> [TASK DESCRIPTION]
The records that follow are to be reproduced exactly. Any pictures in them are left out.

> [INPUT RECORDS]
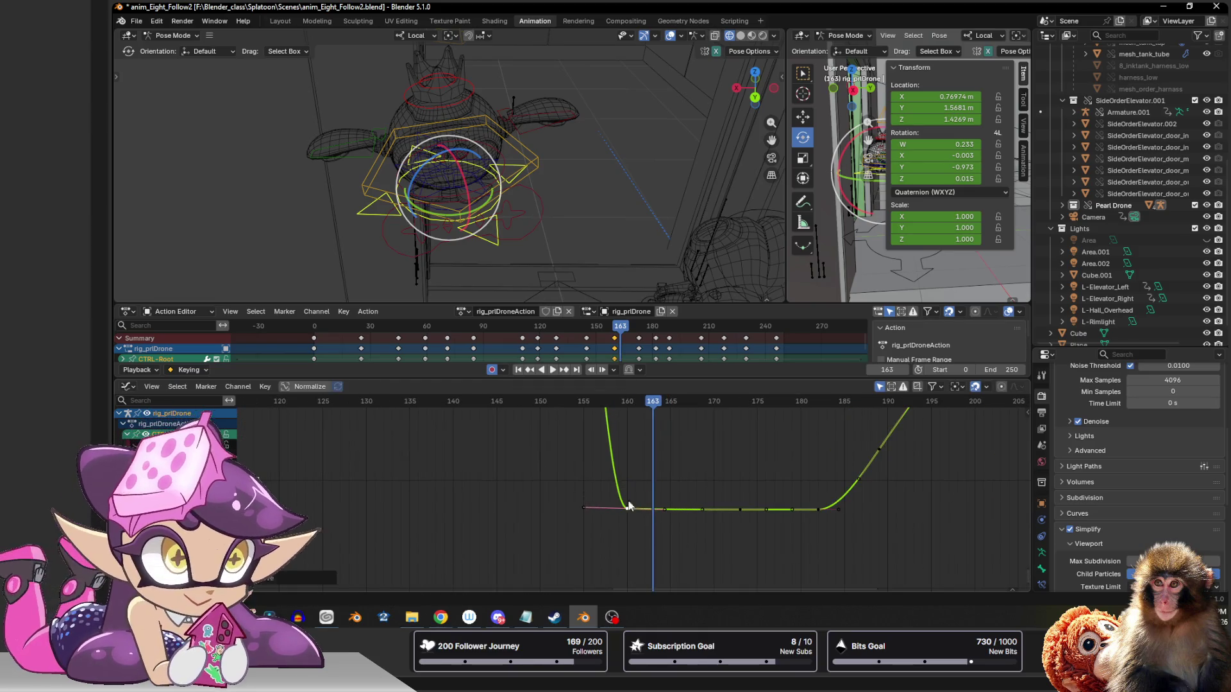
mouse_move(577, 402)
left_mouse_down()
mouse_move(713, 402)
mouse_move(626, 403)
left_mouse_up()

> [EXERCISE ANSWER]
mouse_move(577, 402)
left_mouse_down()
mouse_move(713, 402)
mouse_move(626, 403)
left_mouse_up()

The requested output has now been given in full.